I LOVED Ace of Spades, so as soon as I finished it I dove straight into this one! And while there was lots to love, there was also a lot that didn’t really work for me.
I really enjoyed the start and end of this book. The introduction to the boarding school was great, with a nice mix of pop culture references and spooky mystery. The final 20% or so of the book was filled with twists and turns, and a conclusion that was frustrating in the best kind of way.
In between was where it was let down for me. The pace slowed right down, and tonally it felt quite scattered. It was so long but it didn’t feel like the characters or their relationships were explored as much as they could have been. As much as I enjoyed the reveals towards the end of the book, there was my least favourite kind of plot twist, which is an unprecedented reveal about the main character’s history. It’s a real pet peeve of mine, and it really bugged me when it could have had such a good build up!
Overall, this was a good book that was just one ruthless edit away from being a brilliant book.
I received a free copy for an honest review.
Really engaging read. It's like a mystery where the story is a mystery but so is the MC.
There were some great twists and turns and i liked the reality of what happened to the bad guys in the end.
It felt t very truthful, upsetting and real to the world we live in.
This book felt a bit too real for me. Somewhat to close to home but absolutely necessary.
Love this author, they are someone who writes fiction that you can tell they gave something of themselves to write it. But also grips you with the story. While being true to the absolute trauma of surviving. Will be recommending this book everywhere.
Another good story by this author. The main protagonist was an interesting character, although I finished the book wondering if I really knew her.
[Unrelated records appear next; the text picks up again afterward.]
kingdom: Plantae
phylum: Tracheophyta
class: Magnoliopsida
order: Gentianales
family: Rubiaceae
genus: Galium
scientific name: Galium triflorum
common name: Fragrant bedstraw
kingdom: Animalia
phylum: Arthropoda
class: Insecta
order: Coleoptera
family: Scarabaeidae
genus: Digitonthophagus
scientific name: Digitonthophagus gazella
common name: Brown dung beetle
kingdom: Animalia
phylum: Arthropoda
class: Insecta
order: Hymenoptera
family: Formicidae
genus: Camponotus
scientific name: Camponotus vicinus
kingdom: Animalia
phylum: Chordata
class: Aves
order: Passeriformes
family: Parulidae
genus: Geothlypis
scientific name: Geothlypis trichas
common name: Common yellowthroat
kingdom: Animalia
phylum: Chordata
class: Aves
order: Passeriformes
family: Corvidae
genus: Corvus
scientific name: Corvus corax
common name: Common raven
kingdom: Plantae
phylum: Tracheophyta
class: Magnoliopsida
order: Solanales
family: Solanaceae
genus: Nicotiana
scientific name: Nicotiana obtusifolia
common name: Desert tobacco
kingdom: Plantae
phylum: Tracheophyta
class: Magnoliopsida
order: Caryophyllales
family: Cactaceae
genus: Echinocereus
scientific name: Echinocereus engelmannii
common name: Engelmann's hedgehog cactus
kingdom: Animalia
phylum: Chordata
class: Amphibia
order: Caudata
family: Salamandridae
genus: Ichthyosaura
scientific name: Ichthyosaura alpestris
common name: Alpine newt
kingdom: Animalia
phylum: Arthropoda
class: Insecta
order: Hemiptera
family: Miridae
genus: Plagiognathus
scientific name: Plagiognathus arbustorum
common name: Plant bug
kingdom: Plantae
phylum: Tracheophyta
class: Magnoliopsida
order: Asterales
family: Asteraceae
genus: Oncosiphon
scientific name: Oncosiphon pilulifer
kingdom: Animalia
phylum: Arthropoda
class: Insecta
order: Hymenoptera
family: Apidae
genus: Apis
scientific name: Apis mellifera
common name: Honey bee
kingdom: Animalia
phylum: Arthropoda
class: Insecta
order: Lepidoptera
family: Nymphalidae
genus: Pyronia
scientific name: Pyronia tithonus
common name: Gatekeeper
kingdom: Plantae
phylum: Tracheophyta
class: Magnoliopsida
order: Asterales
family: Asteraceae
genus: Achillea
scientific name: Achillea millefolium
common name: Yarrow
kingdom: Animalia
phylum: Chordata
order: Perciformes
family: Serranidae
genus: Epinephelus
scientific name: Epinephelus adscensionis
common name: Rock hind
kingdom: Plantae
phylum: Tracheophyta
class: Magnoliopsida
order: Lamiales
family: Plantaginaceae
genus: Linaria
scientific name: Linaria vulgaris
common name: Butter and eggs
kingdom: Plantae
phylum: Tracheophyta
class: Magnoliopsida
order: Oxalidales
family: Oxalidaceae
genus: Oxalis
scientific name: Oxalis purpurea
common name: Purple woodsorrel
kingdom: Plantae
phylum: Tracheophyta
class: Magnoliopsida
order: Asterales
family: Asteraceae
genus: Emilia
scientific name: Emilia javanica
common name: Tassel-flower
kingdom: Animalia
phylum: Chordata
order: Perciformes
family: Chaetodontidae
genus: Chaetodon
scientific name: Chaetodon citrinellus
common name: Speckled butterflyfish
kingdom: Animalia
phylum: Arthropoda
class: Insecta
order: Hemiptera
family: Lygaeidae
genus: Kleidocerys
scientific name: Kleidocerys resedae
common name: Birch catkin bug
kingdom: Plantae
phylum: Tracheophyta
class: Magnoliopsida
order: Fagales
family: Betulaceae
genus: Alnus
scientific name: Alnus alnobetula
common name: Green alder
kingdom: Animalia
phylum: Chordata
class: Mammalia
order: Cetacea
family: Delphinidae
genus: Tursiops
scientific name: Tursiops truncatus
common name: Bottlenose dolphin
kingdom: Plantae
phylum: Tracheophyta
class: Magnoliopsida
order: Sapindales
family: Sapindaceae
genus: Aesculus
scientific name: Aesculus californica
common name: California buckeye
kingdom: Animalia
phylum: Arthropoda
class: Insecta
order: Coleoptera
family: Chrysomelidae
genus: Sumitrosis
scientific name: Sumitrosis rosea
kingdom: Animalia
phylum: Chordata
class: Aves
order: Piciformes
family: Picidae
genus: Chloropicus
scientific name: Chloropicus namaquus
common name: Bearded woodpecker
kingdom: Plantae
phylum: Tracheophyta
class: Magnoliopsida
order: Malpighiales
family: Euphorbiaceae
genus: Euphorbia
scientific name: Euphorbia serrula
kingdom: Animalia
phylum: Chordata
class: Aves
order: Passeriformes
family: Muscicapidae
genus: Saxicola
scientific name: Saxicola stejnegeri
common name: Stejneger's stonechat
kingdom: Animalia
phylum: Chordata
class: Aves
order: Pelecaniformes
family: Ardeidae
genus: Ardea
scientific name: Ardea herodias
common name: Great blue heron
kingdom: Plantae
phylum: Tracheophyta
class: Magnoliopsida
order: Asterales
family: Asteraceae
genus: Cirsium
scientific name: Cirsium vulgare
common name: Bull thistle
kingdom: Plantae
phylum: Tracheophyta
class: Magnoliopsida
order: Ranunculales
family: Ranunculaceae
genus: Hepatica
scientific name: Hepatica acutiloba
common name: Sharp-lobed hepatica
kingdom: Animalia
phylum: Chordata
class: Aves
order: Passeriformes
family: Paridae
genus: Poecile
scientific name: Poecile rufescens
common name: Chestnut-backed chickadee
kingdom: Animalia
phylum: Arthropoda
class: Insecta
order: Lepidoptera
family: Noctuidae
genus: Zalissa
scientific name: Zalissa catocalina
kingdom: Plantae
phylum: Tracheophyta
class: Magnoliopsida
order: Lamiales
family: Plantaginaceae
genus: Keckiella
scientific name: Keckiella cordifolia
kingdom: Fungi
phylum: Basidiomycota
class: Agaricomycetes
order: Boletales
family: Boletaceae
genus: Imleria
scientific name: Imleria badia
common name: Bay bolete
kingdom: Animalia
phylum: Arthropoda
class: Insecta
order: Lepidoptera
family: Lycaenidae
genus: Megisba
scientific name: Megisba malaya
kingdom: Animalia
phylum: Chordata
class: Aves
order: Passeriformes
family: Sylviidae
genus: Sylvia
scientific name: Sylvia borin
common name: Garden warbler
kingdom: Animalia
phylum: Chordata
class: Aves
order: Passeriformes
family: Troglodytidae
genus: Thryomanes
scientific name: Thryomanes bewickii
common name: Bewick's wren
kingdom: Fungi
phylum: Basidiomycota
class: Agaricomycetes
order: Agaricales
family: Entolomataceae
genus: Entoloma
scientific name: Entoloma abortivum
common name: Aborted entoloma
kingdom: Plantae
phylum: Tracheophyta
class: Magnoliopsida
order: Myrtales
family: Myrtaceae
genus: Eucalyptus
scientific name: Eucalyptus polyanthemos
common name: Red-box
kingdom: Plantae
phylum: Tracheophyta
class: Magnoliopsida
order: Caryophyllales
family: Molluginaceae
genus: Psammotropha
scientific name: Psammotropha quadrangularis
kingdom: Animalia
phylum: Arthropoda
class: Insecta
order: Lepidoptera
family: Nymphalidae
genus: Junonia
The pacing was a little slow but the ending tied everything up well. I liked the boarding school setting, the underlying dark themes, and how they were dealt with in a sensitive way. Another good read by this author and look forward to the next one.
Thank you NetGalley for the E-arc in exchange for an honest review.
4.5⭐️
I really enjoyed this book, it’s so well- written and thought out and the mystery of the book reeled me in from the very beginning. I really love how the author blend really important issues into her books, and I thought it was done really well here.
I did feel a little let down when the mystery was revealed, even though it gave the characters a somewhat of a happy ending I did think it could have been done a different way. But that’s my only drawback from the story.